If I got there about the same time as the truck, I’d set my camera aside to help the firefighters pull hose and get set up. Part of that was so they’d be more likely to help me get my story and photos; part of it was because that’s what you do in a small town. I also served as an extra set of eyes for them. Because I wasn’t actively involved in squirting wet stuff on red stuff, I could warn them of power lines, signs of a flashover or a wall or roof that looked like it might collapse.

Photo gallery of a fire

Here’s a selection of photos from that cold January night. It’s been 43 years since I last looked at these pictures. I see things in them today that I didn’t see when I edited the film originally. After I had made my selection of the two family photos that ran in the paper, I tuned out the other frames. I didn’t realize until 2012 the range of emotions I had captured.

I’m glad I’m not chasing sirens anymore. It’s been a long time since I’ve used the phrase “good fire,” too. Click on any photo to make it larger, then click on the left or right side of the image to move through the gallery.

 

Martin Luther King Day

In the spring of 1968, I was photo editor of The Ohio University Post and a photography major. One of my classes – it might have been Magazine and Newspaper Photography – had us form up into teams. We had to pick a geographical area, then document what happened in that area for a week. Classmate Lyntha Scott Eiler was on The Athena, the university yearbook. The publications worked out of the student union building on the Main Green and, since we practically lived there anyway, we picked that as our geographical area. We recruited two more team members and set to work.

The first part of the project was boringly routine: college students playing around with dogs, sunning themselves on the War Memorial, just light-hearted stuff.

A gunshot changed everything

The mood of the campus changed in a heartbeat with a gunshot in Memphis, Tenn.
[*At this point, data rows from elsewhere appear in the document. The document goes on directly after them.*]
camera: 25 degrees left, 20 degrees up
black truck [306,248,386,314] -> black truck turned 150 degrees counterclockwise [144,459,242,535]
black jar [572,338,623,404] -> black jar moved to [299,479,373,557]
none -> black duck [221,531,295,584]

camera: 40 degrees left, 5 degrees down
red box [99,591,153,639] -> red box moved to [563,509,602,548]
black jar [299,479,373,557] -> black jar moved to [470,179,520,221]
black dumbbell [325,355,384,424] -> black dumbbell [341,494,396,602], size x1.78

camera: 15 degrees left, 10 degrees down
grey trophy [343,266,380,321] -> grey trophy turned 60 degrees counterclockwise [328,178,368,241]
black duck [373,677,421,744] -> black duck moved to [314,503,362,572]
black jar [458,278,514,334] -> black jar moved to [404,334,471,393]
Dr. Martin Luther King was dead.

Memorial service changed to sit-in

My team was lucky enough that our area was where a National Day of Mourning service was going to be held. When it broke up, the crowd moved a block north to the major intersection in town at Court and Union Streets to conduct a sit-in. This wasn’t unusual. That was the traditional spot for the annual Rites of Spring riot and anti-war protests. Cops and students would do a choreographed chicken dance, then everybody would break up and go home. Few arrests were made and teargas wasn’t used until after Kent State.

We could have had a riot

This time, though, a redneck Athens police captain decided he was going to literally throw the demonstrators off of his streets. He didn’t realize how raw emotions were. It was as close to sparking a race riot as Athens has ever come. Fortunately, cooler heads prevailed and the students were allowed to block the street for a “reasonable” amount of time.

I’ve been afraid for years that we had to turn in our film as part of the project, but I ran across it last week. I’m going to save the bulk of the photos for the anniversary of the National Day of Mourning to give me a chance to track down some of the students so they can tell me what they remember of that day.

I don’t recall what grade we got on the project, but I’m pleased with what I’ve seen so far.